相次ぐ近親者の死
皇太子となった花山は一条第を出て、平安京内裏五舎の一つで、前庭に紅白の梅が植えられたことから「梅壺」とも呼ばれる「凝華舎」を居とした。
花山の外祖父・藤原伊尹は、天禄元年(970)に右大臣、摂政となり、翌天禄2年(971)には正二位太政大臣に任じられた。
この伊尹が長く健在であれば、花山の人生もまた違ったものになっただろう。
だが、伊尹は天禄3年(972)11月、花山が5歳のとき、49歳で病死してしまう。
さらに天延2年(974)9月には、母・藤原懐子の弟である藤原挙賢と藤原義孝が同日に死去し、翌天延3年(975)には、4月に母・懐子が31歳で、異母妹の光子が3歳で、この世を去った(今井源衛『国語国文学研究叢書8 花山院の生涯』)。花山、8歳のときのことである。
花山の外戚(母の父、もしくは兄弟)で存命なのは、高橋光臣が演じる外叔父の藤原義懐(957~1008)だけだったという。
権勢者であった外祖父の伊尹にくわえ、藤原挙賢と藤原義孝の二人の叔父、母・懐子と、立て続けに近親者を失った花山の後見は弱く、権力基盤はとても脆いものであった。
祖母・恵子女王に養育される
母・懐子亡き後、花山は、懐子の母・恵子女王(925~992/代明親王の娘)に養育された。

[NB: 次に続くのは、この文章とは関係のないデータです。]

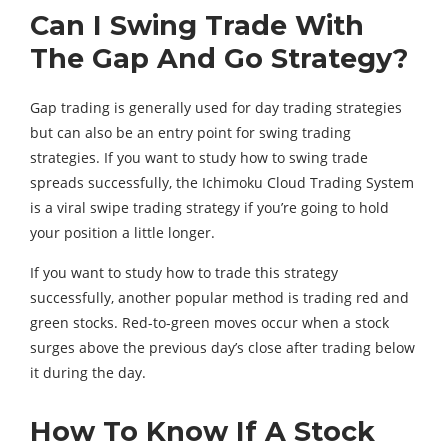
Can I Swing Trade With
The Gap And Go Strategy?
Gap trading is generally used for day trading strategies
but can also be an entry point for swing trading
strategies. If you want to study how to swing trade
spreads successfully, the Ichimoku Cloud Trading System
is a viral swipe trading strategy if you’re going to hold
your position a little longer.
If you want to study how to trade this strategy
successfully, another popular method is trading red and
green stocks. Red-to-green moves occur when a stock
surges above the previous day’s close after trading below
it during the day.
How To Know If A Stock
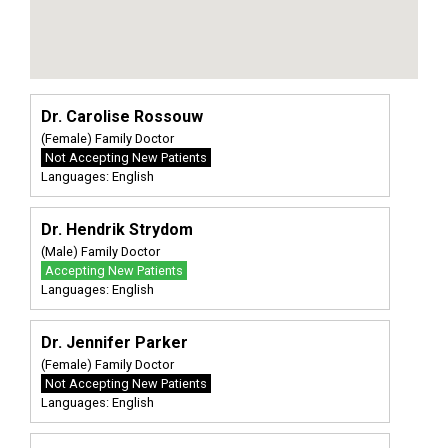
Dr. Carolise Rossouw
(Female) Family Doctor
Not Accepting New Patients
Languages: English
Dr. Hendrik Strydom
(Male) Family Doctor
Accepting New Patients
Languages: English
Dr. Jennifer Parker
(Female) Family Doctor
Not Accepting New Patients
Languages: English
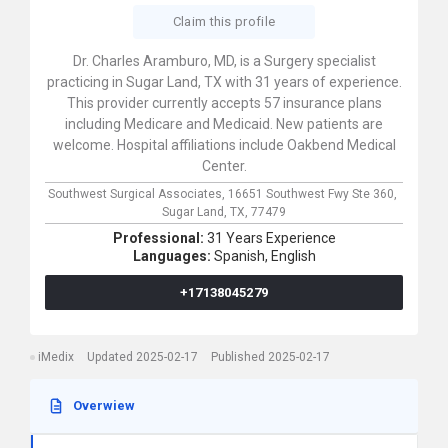
Claim this profile
Dr. Charles Aramburo, MD, is a Surgery specialist
practicing in Sugar Land, TX with 31 years of experience.
This provider currently accepts 57 insurance plans
including Medicare and Medicaid. New patients are
welcome. Hospital affiliations include Oakbend Medical
Center.
Southwest Surgical Associates,
16651 Southwest Fwy Ste 360,
Sugar Land,
TX,
77479
Professional:
31 Years Experience
Languages:
Spanish,
English
+17138045279
iMedix
Updated 2025-02-17
Published 2025-02-17
Overwiew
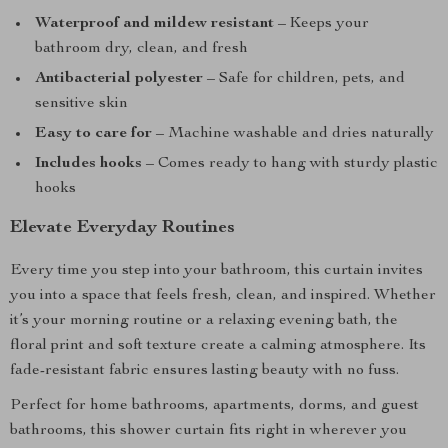
Waterproof and mildew resistant
– Keeps your
bathroom dry, clean, and fresh
Antibacterial polyester
– Safe for children, pets, and
sensitive skin
Easy to care for
– Machine washable and dries naturally
Includes hooks
– Comes ready to hang with sturdy plastic
hooks
Elevate Everyday Routines
Every time you step into your bathroom, this curtain invites
you into a space that feels fresh, clean, and inspired. Whether
it’s your morning routine or a relaxing evening bath, the
floral print and soft texture create a calming atmosphere. Its
fade-resistant fabric ensures lasting beauty with no fuss.
Perfect for home bathrooms, apartments, dorms, and guest
bathrooms, this shower curtain fits right in wherever you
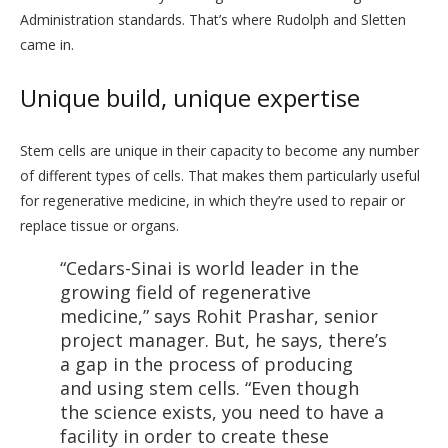
Administration standards. That’s where Rudolph and Sletten
came in.
Unique build, unique expertise
Stem cells are unique in their capacity to become any number
of different types of cells. That makes them particularly useful
for regenerative medicine, in which they’re used to repair or
replace tissue or organs.
“Cedars-Sinai is world leader in the
growing field of regenerative
medicine,” says Rohit Prashar, senior
project manager. But, he says, there’s
a gap in the process of producing
and using stem cells. “Even though
the science exists, you need to have a
facility in order to create these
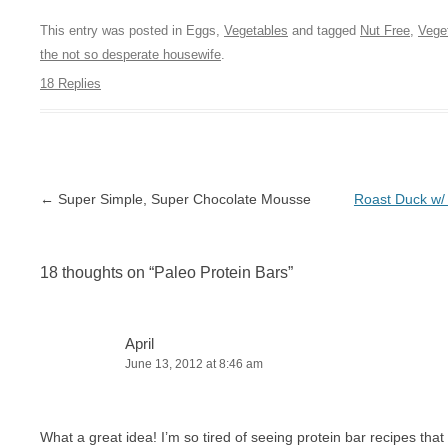
This entry was posted in Eggs,
Vegetables
and tagged
Nut Free
,
Vege
the not so desperate housewife
.
18 Replies
Post navigation
←
Super Simple, Super Chocolate Mousse
Roast Duck w
18 thoughts on “
Paleo Protein Bars
”
April
June 13, 2012 at 8:46 am
What a great idea! I’m so tired of seeing protein bar recipes that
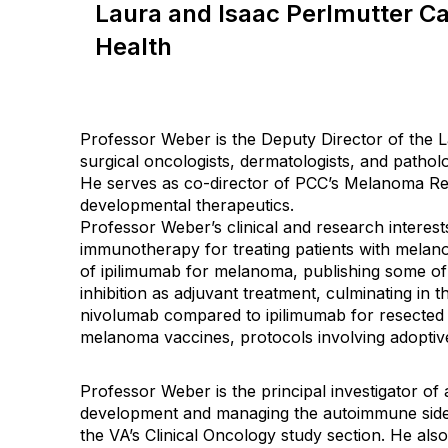
Laura and Isaac Perlmutter C
Health
Professor Weber is the Deputy Director of the L
surgical oncologists, dermatologists, and patho
He serves as co-director of PCC’s Melanoma Re
developmental therapeutics.
Professor Weber’s clinical and research interests
immunotherapy for treating patients with melan
of ipilimumab for melanoma, publishing some of 
inhibition as adjuvant treatment, culminating in
nivolumab compared to ipilimumab for resected hig
melanoma vaccines, protocols involving adoptive
Professor Weber is the principal investigator of 
development and managing the autoimmune side 
the VA’s Clinical Oncology study section. He al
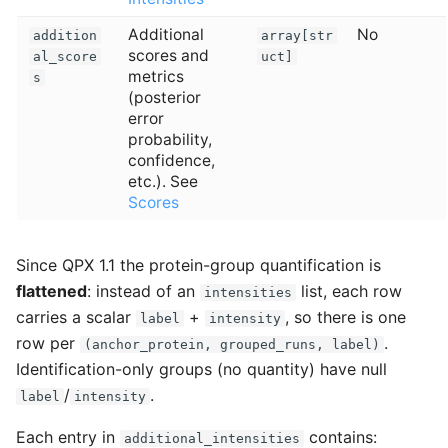
Additional
No
addition
array[str
scores and
al_score
uct]
metrics
s
(posterior
error
probability,
confidence,
etc.). See
Scores
Since QPX 1.1 the protein-group quantification is
flattened
: instead of an
list, each row
intensities
carries a scalar
+
, so there is one
label
intensity
row per
.
(anchor_protein, grouped_runs, label)
Identification-only groups (no quantity) have null
/
.
label
intensity
Each entry in
contains:
additional_intensities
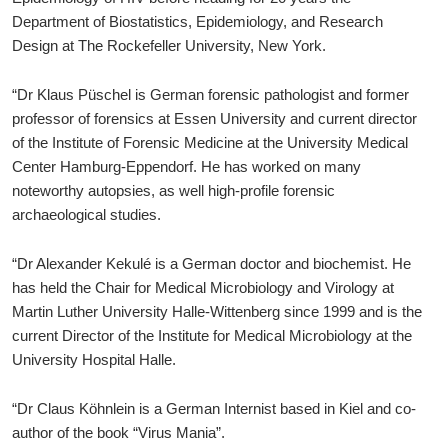
Department of Biostatistics, Epidemiology, and Research
Design at The Rockefeller University, New York.
“Dr Klaus Püschel is German forensic pathologist and former
professor of forensics at Essen University and current director
of the Institute of Forensic Medicine at the University Medical
Center Hamburg-Eppendorf. He has worked on many
noteworthy autopsies, as well high-profile forensic
archaeological studies.
“Dr Alexander Kekulé is a German doctor and biochemist. He
has held the Chair for Medical Microbiology and Virology at
Martin Luther University Halle-Wittenberg since 1999 and is the
current Director of the Institute for Medical Microbiology at the
University Hospital Halle.
“Dr Claus Köhnlein is a German Internist based in Kiel and co-
author of the book “Virus Mania”.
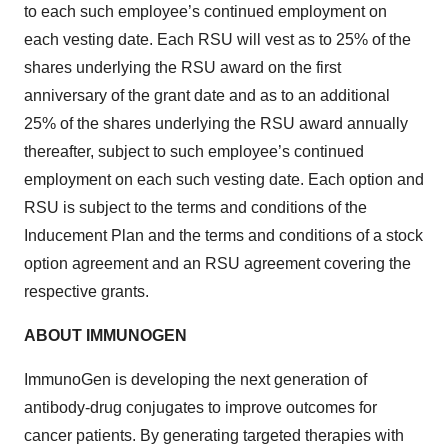
to each such employee’s continued employment on
each vesting date. Each RSU will vest as to 25% of the
shares underlying the RSU award on the first
anniversary of the grant date and as to an additional
25% of the shares underlying the RSU award annually
thereafter, subject to such employee’s continued
employment on each such vesting date. Each option and
RSU is subject to the terms and conditions of the
Inducement Plan and the terms and conditions of a stock
option agreement and an RSU agreement covering the
respective grants.
ABOUT IMMUNOGEN
ImmunoGen is developing the next generation of
antibody-drug conjugates to improve outcomes for
cancer patients. By generating targeted therapies with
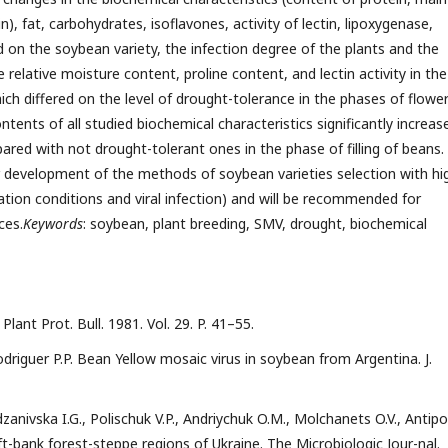
n), fat, carbohydrates, isoflavones, activity of lectin, lipoxygenase,
nd on the soybean variety, the infection degree of the plants and the
 relative moisture content, proline content, and lectin activity in the
ich differed on the level of drought-tolerance in the phases of flower
tents of all studied biochemical characteristics significantly increas
ared with not drought-tolerant ones in the phase of filling of beans.
 development of the methods of soybean varieties selection with hi
ation conditions and viral infection) and will be recommended for
ces.
Keywords
: soybean, plant breeding, SМV, drought, biochemical
Plant Prot. Bull. 1981. Vol. 29. P. 41–55.
riguer P.P. Bean Yellow mosaic virus in soybean from Argentina. J.
zanivska I.G., Polischuk V.P., Andriychuk O.M., Molchanets O.V., Antip
t-bank forest-steppe regions of Ukraine. The Microbiologic Jour-nal.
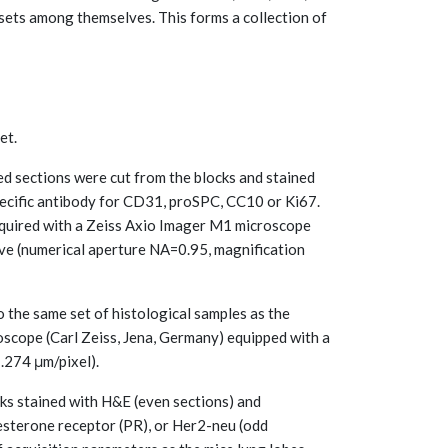
n sets among themselves. This forms a collection of
et.
d sections were cut from the blocks and stained
ecific antibody for CD31, proSPC, CC10 or Ki67.
quired with a Zeiss Axio Imager M1 microscope
ive (numerical aperture NA=0.95, magnification
 the same set of histological samples as the
oscope (Carl Zeiss, Jena, Germany) equipped with a
.274 μm/pixel).
ks stained with H&E (even sections) and
gesterone receptor (PR), or Her2-neu (odd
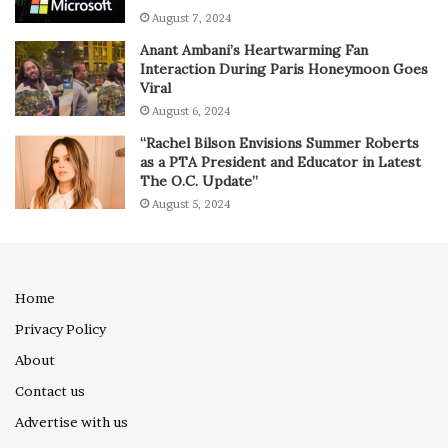
August 7, 2024
Anant Ambani’s Heartwarming Fan
Interaction During Paris Honeymoon Goes
Viral
August 6, 2024
“Rachel Bilson Envisions Summer Roberts
as a PTA President and Educator in Latest
The O.C. Update”
August 5, 2024
Home
Privacy Policy
About
Contact us
Advertise with us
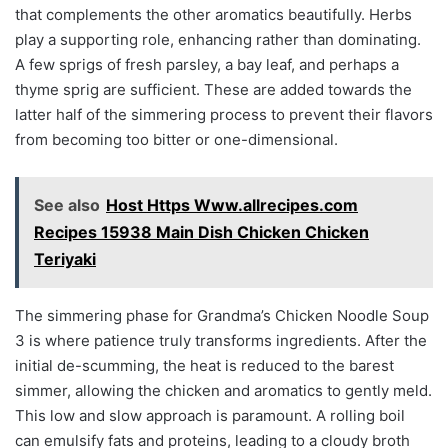
that complements the other aromatics beautifully. Herbs
play a supporting role, enhancing rather than dominating.
A few sprigs of fresh parsley, a bay leaf, and perhaps a
thyme sprig are sufficient. These are added towards the
latter half of the simmering process to prevent their flavors
from becoming too bitter or one-dimensional.
See also
Host Https Www.allrecipes.com
Recipes 15938 Main Dish Chicken Chicken
Teriyaki
The simmering phase for Grandma’s Chicken Noodle Soup
3 is where patience truly transforms ingredients. After the
initial de-scumming, the heat is reduced to the barest
simmer, allowing the chicken and aromatics to gently meld.
This low and slow approach is paramount. A rolling boil
can emulsify fats and proteins, leading to a cloudy broth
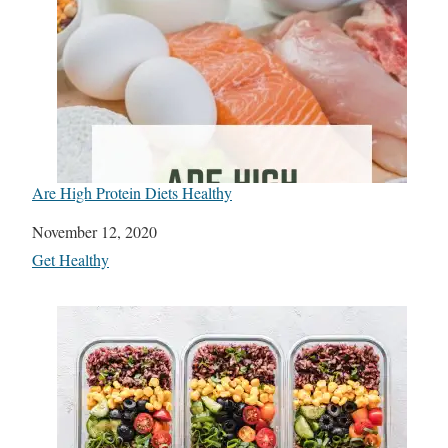
Are High Protein Diets Healthy
Date
November 12, 2020
In relation to
Get Healthy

貞元2年(977)、花山10歳のとき、読書初めの儀が行なわれたが、そのとき副侍読を務めたのが、岸谷五朗が演じる藤原為時(紫式部の父)である。
天元5年(982)2月には、15歳で元服している。
当時は、元服と同時にキサキが決まるのが、「貴人の習わし」だったというが、花山の場合、そのような存在は確認できないという(今井源衛『国語国文学研究叢書8 花山院の生涯』)。
後見が弱い皇太子と、姻戚を結ぶ者はいなかったのだろうか。